Interdittiva antimafia confermata, il Tar dà ragione alla Prefettura di Siracusa
Il Tribunale amministrativo regionale ha confermato la legittimità dell’interdittiva antimafia emessa dalla Prefettura di Siracusa nei confronti di un’impresa agricola della provincia, respingendo il ricorso con cui la titolare chiedeva l’annullamento del provvedimento prefettizio.
La vicenda prende le mosse da una prima interdittiva adottata nel luglio 2025 e successivamente annullata dal Tar esclusivamente per la mancata instaurazione del contraddittorio preventivo. La Prefettura aveva quindi riavviato l’istruttoria, consentendo all’impresa di presentare memorie difensive e partecipare all’audizione prevista dalla normativa antimafia, per poi adottare un nuovo provvedimento interdittivo il 14 gennaio 2026.
Secondo il Tar, la nuova procedura ha rispettato pienamente le garanzie partecipative previste dal Codice antimafia e il Prefetto ha potuto fondare la propria valutazione su un insieme di elementi che, considerati nel loro complesso, delineano un concreto rischio di infiltrazione mafiosa.
Nella sentenza, il Collegio richiama il consolidato orientamento della giurisprudenza secondo cui l’interdittiva antimafia non richiede la prova di un’effettiva infiltrazione criminale né una condanna definitiva in sede penale. È sufficiente, invece, che emergano elementi sintomatici e indiziari tali da rendere “più probabile che non” il rischio di condizionamento dell’attività imprenditoriale da parte della criminalità organizzata.
Tra gli elementi ritenuti significativi figurano precedenti vicende giudiziarie riguardanti il marito della titolare dell’impresa – un ex sindaco del siracusano – pur concluse con prescrizione, che secondo i giudici mantengono rilevanza nell’ambito della prevenzione amministrativa. Il Tar evidenzia inoltre che reati quali usura, estorsione e turbativa d’asta rientrano tra i cosiddetti “reati spia”, cui il legislatore attribuisce particolare valore ai fini della valutazione del rischio mafioso.
La sentenza attribuisce poi rilievo ai rapporti personali emersi nel corso dell’istruttoria, tra cui il ruolo di padrino di cresima ricoperto dal marito della titolare nei confronti del nipote di un esponente di spicco di un clan mafioso. Per il Tar, soprattutto in un contesto territoriale di dimensioni ridotte, tale circostanza assume un valore indiziario che non può essere minimizzato, anche se inserita in una rete di rapporti sociali più ampia.
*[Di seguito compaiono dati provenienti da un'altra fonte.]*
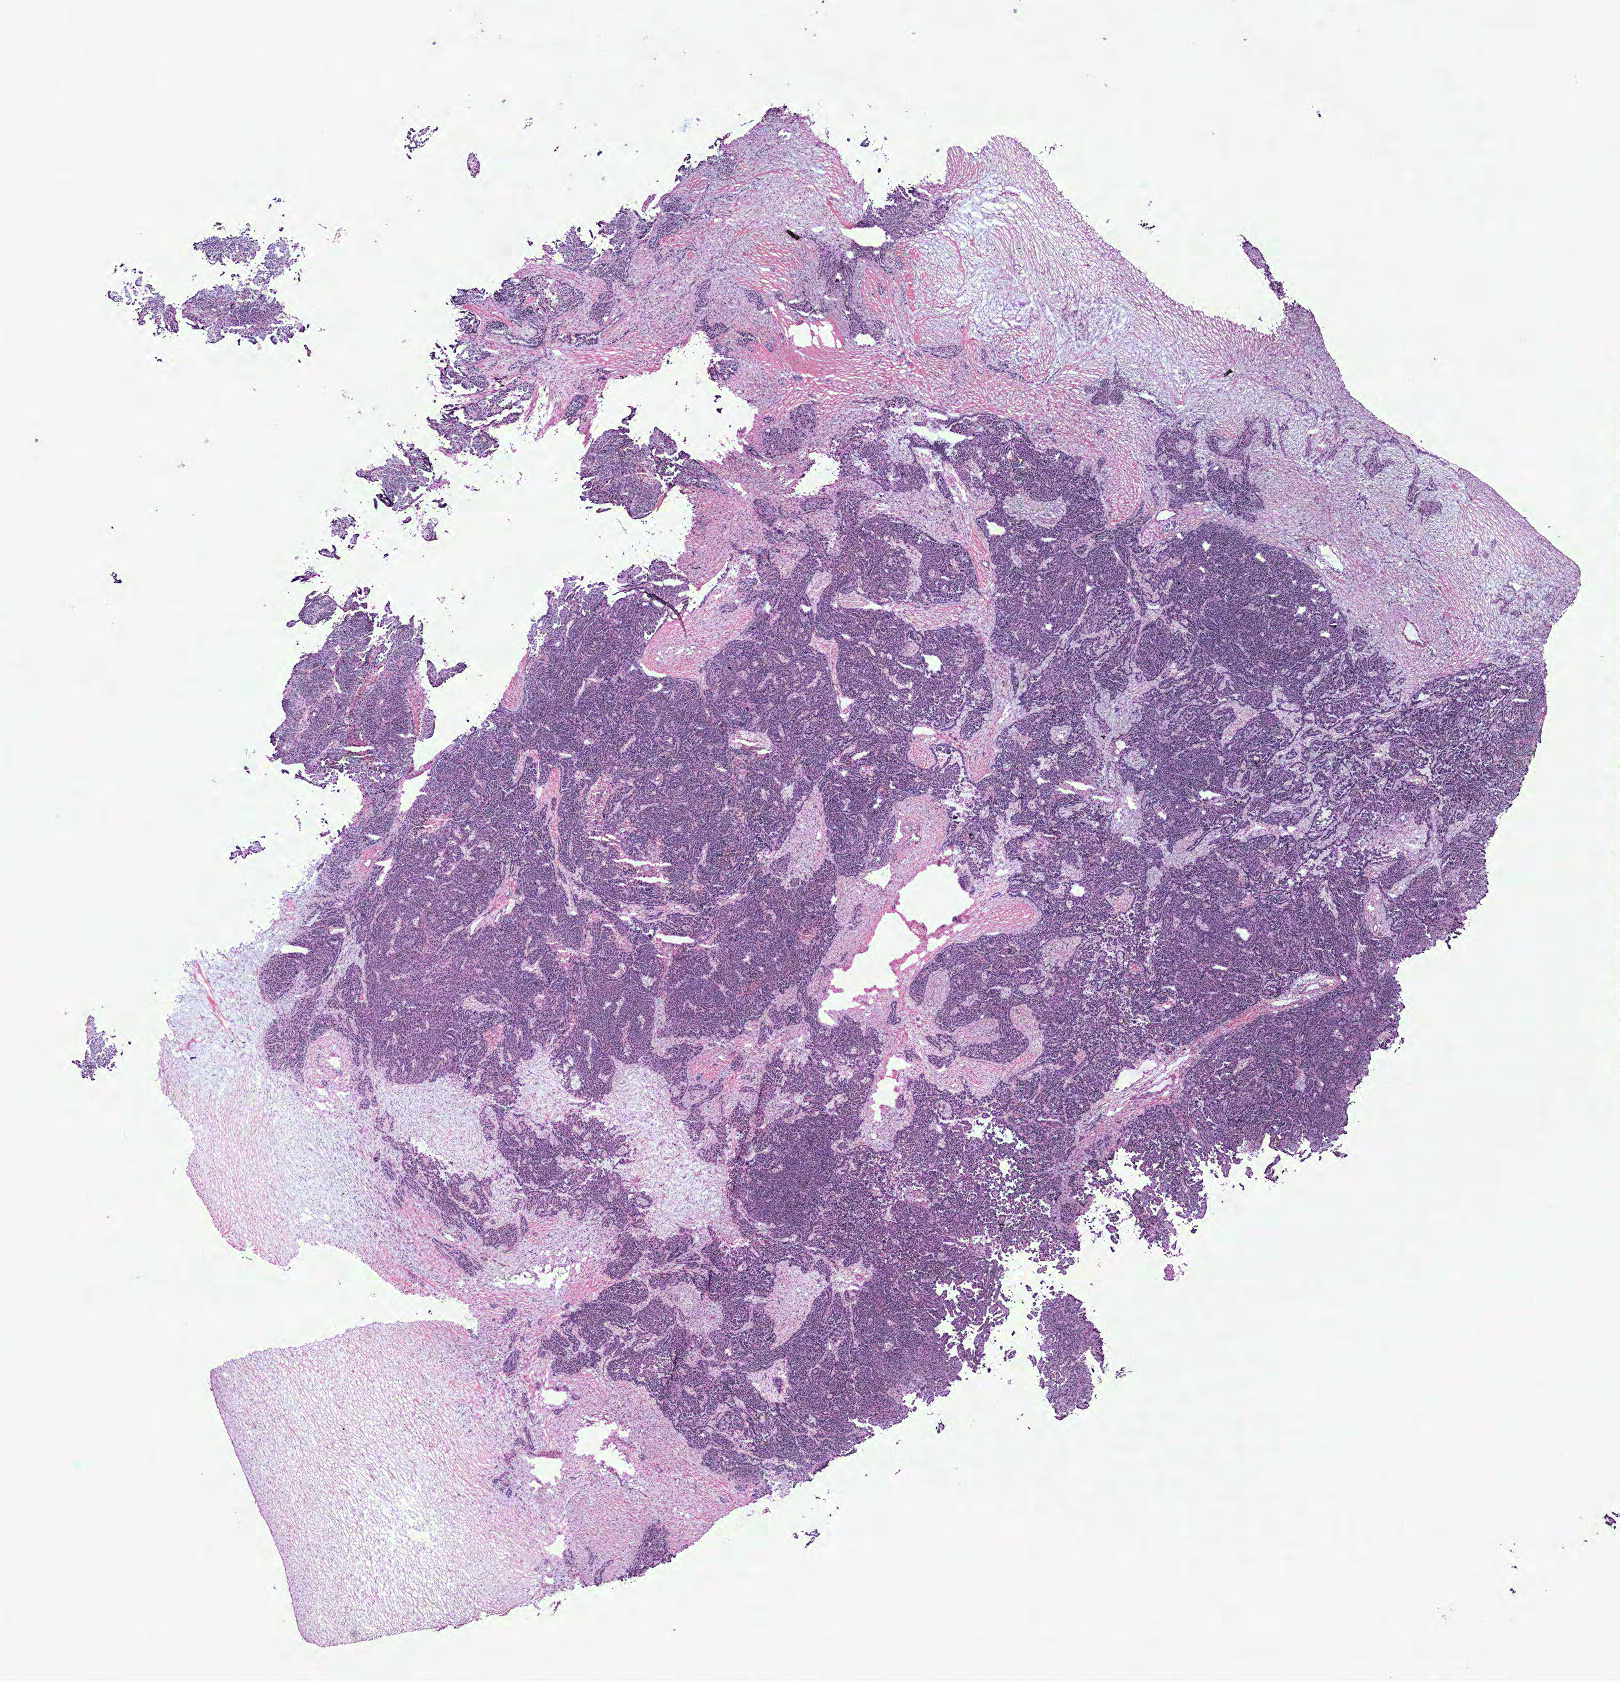
H&E-stained whole-slide image, shown as a low-resolution overview of the whole scanned area (about 13.0 x 13.5 mm, slide scanned at 40x); ovary, tumour tissue. Patient: female, age 65 years.
Primary tumour site (as recorded): ovary. Histologic diagnosis: Serous adenocarcinoma, NOS.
Determinante anche un ulteriore elemento emerso durante l’istruttoria: il mancato riferimento, nel corso dell’audizione davanti alla Prefettura, ai rapporti di lavoro intercorsi tra il 2015 e il 2018 con il figlio di un noto boss locale. Per il Collegio, la spiegazione fornita dalla difesa, che aveva parlato di una semplice dimenticanza dovuta ai numerosi rapporti di lavoro stagionali instaurati dall’azienda, non è risultata credibile. I giudici hanno ritenuto che tale omissione potesse essere interpretata come un comportamento reticente, rafforzando così il quadro indiziario complessivo.
Nella motivazione il Tar sottolinea inoltre che i singoli elementi non devono essere valutati isolatamente ma nel loro insieme, poiché è proprio dalla loro lettura complessiva che emerge il quadro di possibile permeabilità dell’impresa rispetto alle pressioni della criminalità organizzata.
Con questa decisione viene quindi confermata la piena validità dell’interdittiva antimafia adottata dalla Prefettura di Siracusa, ribadendo il principio secondo cui gli strumenti di prevenzione amministrativa operano su un piano diverso rispetto al processo penale e mirano a impedire il rischio di infiltrazioni mafiose prima ancora che esse si traducano in fatti penalmente accertati.